BriMA: Bridged Modality Adaptation for Multi-Modal Continual Action Quality Assessment
Kanglei Zhou, Chang Li, Qingyi Pan, Liyuan Wang
TL;DR
BriMA introduces Bridged Modality Adaptation to tackle non-stationary modality imbalance in multi-modal continual action quality assessment. It couples Memory-Guided Bridging Imputation, which retrieves structurally aligned exemplars and applies a residual correction to reconstruct missing modalities, with Modality-Aware Replay Optimization, which curates and prioritizes replay samples to counterdistribution drift. Across RG, Fis-V, and FS1000, BriMA yields consistent improvements in SRCC and reductions in MSE/RL2 under varying missing-modality rates, while maintaining efficient computation. The framework demonstrates practical robustness for real-world deployments where sensor failures and annotation gaps create evolving modality availability. BriMA’s bridging-and-replay paradigm also shows promise for generalization to other multi-modal regression tasks beyond AQA.
Abstract
Action Quality Assessment (AQA) aims to score how well an action is performed and is widely used in sports analysis, rehabilitation assessment, and human skill evaluation. Multi-modal AQA has recently achieved strong progress by leveraging complementary visual and kinematic cues, yet real-world deployments often suffer from non-stationary modality imbalance, where certain modalities become missing or intermittently available due to sensor failures or annotation gaps.
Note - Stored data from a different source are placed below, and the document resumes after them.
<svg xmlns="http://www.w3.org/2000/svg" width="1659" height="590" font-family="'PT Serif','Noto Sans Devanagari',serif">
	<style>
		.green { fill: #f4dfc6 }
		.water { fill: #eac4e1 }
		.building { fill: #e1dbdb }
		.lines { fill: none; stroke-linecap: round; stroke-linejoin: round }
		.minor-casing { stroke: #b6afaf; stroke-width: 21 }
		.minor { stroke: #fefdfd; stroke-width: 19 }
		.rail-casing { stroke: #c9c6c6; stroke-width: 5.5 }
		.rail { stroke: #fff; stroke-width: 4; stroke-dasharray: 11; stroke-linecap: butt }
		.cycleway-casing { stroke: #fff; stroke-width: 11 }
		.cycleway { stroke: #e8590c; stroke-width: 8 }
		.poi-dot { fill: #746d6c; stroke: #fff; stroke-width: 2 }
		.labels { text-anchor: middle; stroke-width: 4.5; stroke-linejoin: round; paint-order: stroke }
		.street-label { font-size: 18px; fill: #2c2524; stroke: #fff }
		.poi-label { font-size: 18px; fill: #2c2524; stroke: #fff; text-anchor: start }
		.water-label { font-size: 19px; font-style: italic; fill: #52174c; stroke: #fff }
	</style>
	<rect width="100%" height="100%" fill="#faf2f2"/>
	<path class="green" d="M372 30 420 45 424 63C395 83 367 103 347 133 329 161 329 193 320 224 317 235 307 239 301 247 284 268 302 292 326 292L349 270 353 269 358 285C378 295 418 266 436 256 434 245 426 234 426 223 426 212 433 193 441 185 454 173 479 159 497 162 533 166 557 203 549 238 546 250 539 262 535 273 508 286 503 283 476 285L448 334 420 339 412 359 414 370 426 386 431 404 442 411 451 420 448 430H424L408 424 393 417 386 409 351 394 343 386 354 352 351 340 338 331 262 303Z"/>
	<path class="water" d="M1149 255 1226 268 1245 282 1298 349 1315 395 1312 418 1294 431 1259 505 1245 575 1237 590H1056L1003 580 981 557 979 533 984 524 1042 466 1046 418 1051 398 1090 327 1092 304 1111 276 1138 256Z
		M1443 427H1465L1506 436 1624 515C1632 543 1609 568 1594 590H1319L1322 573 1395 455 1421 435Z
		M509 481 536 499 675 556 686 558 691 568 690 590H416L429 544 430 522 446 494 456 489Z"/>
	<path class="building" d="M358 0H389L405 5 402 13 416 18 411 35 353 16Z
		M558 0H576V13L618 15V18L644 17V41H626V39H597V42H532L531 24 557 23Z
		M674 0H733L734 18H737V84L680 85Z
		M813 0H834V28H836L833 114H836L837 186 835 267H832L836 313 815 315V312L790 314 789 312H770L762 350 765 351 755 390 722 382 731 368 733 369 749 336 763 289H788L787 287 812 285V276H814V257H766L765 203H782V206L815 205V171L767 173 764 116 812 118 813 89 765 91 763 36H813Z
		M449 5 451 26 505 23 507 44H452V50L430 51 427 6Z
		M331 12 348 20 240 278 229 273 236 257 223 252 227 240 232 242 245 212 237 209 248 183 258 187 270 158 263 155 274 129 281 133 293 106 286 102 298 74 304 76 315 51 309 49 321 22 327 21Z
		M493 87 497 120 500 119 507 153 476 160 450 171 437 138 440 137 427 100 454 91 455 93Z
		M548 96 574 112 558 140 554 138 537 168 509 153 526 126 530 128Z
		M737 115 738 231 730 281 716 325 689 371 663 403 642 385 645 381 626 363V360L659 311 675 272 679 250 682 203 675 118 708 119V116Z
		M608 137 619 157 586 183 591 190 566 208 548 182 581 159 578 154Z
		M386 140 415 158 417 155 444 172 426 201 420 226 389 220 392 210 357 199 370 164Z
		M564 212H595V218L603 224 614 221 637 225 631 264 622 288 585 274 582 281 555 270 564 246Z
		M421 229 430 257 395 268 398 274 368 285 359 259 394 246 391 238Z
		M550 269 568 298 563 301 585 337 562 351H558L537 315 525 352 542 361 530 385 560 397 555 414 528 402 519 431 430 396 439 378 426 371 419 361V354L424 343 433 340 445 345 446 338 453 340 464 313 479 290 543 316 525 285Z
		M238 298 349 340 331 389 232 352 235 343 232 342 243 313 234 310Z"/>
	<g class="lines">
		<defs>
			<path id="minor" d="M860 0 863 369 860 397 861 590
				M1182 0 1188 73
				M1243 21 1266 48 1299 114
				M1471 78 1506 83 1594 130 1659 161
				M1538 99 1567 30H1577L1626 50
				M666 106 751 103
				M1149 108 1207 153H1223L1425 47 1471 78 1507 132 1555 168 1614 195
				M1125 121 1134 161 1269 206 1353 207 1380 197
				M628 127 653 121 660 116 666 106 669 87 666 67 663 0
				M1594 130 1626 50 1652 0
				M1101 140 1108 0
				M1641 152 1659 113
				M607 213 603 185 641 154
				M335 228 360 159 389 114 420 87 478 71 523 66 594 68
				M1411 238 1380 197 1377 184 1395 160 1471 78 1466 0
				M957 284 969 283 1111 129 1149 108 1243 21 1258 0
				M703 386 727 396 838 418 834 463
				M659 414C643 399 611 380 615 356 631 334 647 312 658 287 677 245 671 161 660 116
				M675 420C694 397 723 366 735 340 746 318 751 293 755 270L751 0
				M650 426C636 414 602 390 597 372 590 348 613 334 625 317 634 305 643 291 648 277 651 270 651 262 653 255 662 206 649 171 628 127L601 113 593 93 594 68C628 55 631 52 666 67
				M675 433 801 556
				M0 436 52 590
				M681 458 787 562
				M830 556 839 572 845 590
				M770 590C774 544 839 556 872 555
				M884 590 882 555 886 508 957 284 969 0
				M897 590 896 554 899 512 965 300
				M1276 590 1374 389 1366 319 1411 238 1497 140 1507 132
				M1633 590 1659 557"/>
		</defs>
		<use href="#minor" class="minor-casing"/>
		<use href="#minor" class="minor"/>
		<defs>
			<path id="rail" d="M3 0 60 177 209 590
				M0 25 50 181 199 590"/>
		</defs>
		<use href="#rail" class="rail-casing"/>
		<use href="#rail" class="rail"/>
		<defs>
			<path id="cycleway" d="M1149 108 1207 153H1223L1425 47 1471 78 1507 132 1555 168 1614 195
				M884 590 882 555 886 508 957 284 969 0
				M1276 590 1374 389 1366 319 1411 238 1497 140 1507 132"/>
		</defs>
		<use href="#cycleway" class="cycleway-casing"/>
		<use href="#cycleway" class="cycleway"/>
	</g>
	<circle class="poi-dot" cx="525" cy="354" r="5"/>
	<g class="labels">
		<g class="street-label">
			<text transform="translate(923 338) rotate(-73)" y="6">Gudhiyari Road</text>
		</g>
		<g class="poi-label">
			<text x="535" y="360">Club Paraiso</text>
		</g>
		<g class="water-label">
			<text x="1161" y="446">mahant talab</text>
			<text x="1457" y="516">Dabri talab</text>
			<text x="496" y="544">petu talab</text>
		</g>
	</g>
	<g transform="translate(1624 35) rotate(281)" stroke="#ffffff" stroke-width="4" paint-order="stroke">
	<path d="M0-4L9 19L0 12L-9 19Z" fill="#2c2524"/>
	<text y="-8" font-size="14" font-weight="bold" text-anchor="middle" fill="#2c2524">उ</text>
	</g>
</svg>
Existing continual AQA methods overlook this issue and assume that all modalities remain complete and stable throughout training, which restricts their practicality. To address this challenge, we introduce Bridged Modality Adaptation (BriMA), an innovative approach to multi-modal continual AQA under modality-missing conditions. BriMA consists of a memory-guided bridging imputation module that reconstructs missing modalities using both task-agnostic and task-specific representations, and a modality-aware replay mechanism that prioritizes informative samples based on modality distortion and distribution drift. Experiments on three representative multi-modal AQA datasets (RG, Fis-V, and FS1000) show that BriMA consistently improves performance under different modality-missing conditions, achieving 6--8\% higher correlation and 12--15\% lower error on average. These results demonstrate a step toward robust multi-modal AQA systems under real-world deployment constraints.